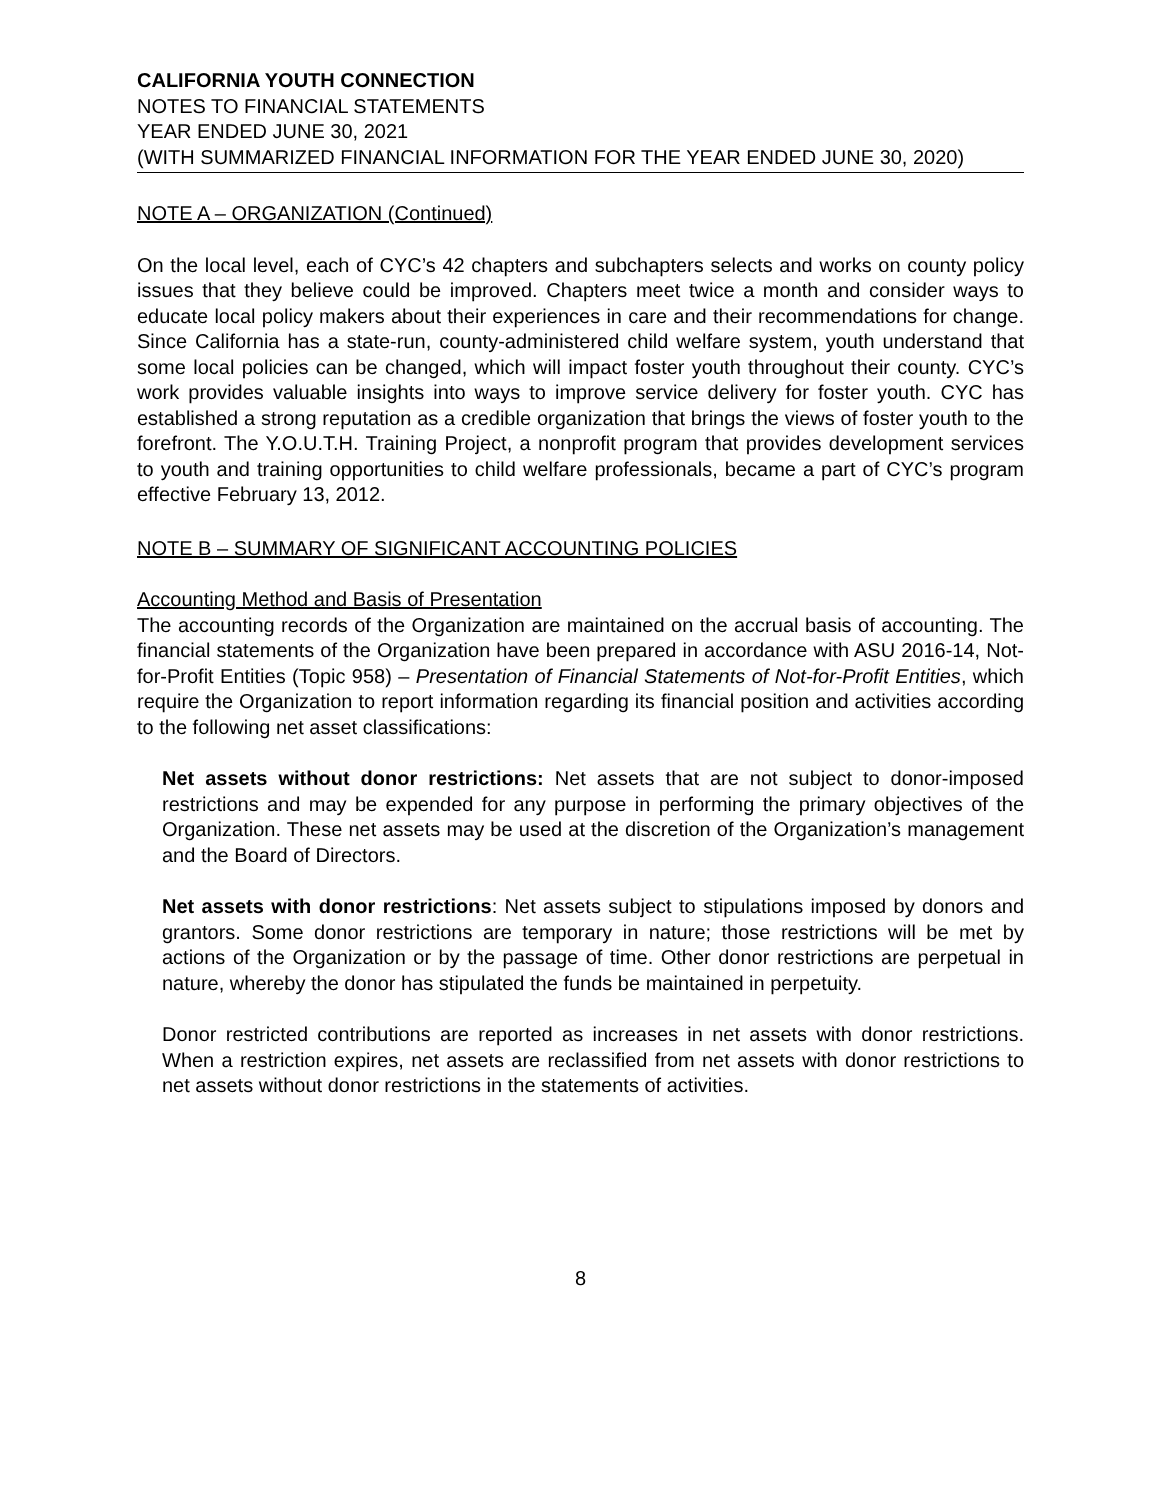CALIFORNIA YOUTH CONNECTION
NOTES TO FINANCIAL STATEMENTS
YEAR ENDED JUNE 30, 2021
(WITH SUMMARIZED FINANCIAL INFORMATION FOR THE YEAR ENDED JUNE 30, 2020)
NOTE A – ORGANIZATION (Continued)
On the local level, each of CYC’s 42 chapters and subchapters selects and works on county policy issues that they believe could be improved. Chapters meet twice a month and consider ways to educate local policy makers about their experiences in care and their recommendations for change. Since California has a state-run, county-administered child welfare system, youth understand that some local policies can be changed, which will impact foster youth throughout their county. CYC’s work provides valuable insights into ways to improve service delivery for foster youth. CYC has established a strong reputation as a credible organization that brings the views of foster youth to the forefront. The Y.O.U.T.H. Training Project, a nonprofit program that provides development services to youth and training opportunities to child welfare professionals, became a part of CYC’s program effective February 13, 2012.
NOTE B – SUMMARY OF SIGNIFICANT ACCOUNTING POLICIES
Accounting Method and Basis of Presentation
The accounting records of the Organization are maintained on the accrual basis of accounting. The financial statements of the Organization have been prepared in accordance with ASU 2016-14, Not-for-Profit Entities (Topic 958) – Presentation of Financial Statements of Not-for-Profit Entities, which require the Organization to report information regarding its financial position and activities according to the following net asset classifications:
Net assets without donor restrictions: Net assets that are not subject to donor-imposed restrictions and may be expended for any purpose in performing the primary objectives of the Organization. These net assets may be used at the discretion of the Organization’s management and the Board of Directors.
Net assets with donor restrictions: Net assets subject to stipulations imposed by donors and grantors. Some donor restrictions are temporary in nature; those restrictions will be met by actions of the Organization or by the passage of time. Other donor restrictions are perpetual in nature, whereby the donor has stipulated the funds be maintained in perpetuity.
Donor restricted contributions are reported as increases in net assets with donor restrictions. When a restriction expires, net assets are reclassified from net assets with donor restrictions to net assets without donor restrictions in the statements of activities.
8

══════

Quote the records above in full, dropping each picture.

CALIFORNIA YOUTH CONNECTION
NOTES TO FINANCIAL STATEMENTS
YEAR ENDED JUNE 30, 2021
(WITH SUMMARIZED FINANCIAL INFORMATION FOR THE YEAR ENDED JUNE 30, 2020)
NOTE A – ORGANIZATION (Continued)
On the local level, each of CYC’s 42 chapters and subchapters selects and works on county policy issues that they believe could be improved. Chapters meet twice a month and consider ways to educate local policy makers about their experiences in care and their recommendations for change. Since California has a state-run, county-administered child welfare system, youth understand that some local policies can be changed, which will impact foster youth throughout their county. CYC’s work provides valuable insights into ways to improve service delivery for foster youth. CYC has established a strong reputation as a credible organization that brings the views of foster youth to the forefront. The Y.O.U.T.H. Training Project, a nonprofit program that provides development services to youth and training opportunities to child welfare professionals, became a part of CYC’s program effective February 13, 2012.
NOTE B – SUMMARY OF SIGNIFICANT ACCOUNTING POLICIES
Accounting Method and Basis of Presentation
The accounting records of the Organization are maintained on the accrual basis of accounting. The financial statements of the Organization have been prepared in accordance with ASU 2016-14, Not-for-Profit Entities (Topic 958) – Presentation of Financial Statements of Not-for-Profit Entities, which require the Organization to report information regarding its financial position and activities according to the following net asset classifications:
Net assets without donor restrictions: Net assets that are not subject to donor-imposed restrictions and may be expended for any purpose in performing the primary objectives of the Organization. These net assets may be used at the discretion of the Organization’s management and the Board of Directors.
Net assets with donor restrictions: Net assets subject to stipulations imposed by donors and grantors. Some donor restrictions are temporary in nature; those restrictions will be met by actions of the Organization or by the passage of time. Other donor restrictions are perpetual in nature, whereby the donor has stipulated the funds be maintained in perpetuity.
Donor restricted contributions are reported as increases in net assets with donor restrictions. When a restriction expires, net assets are reclassified from net assets with donor restrictions to net assets without donor restrictions in the statements of activities.
8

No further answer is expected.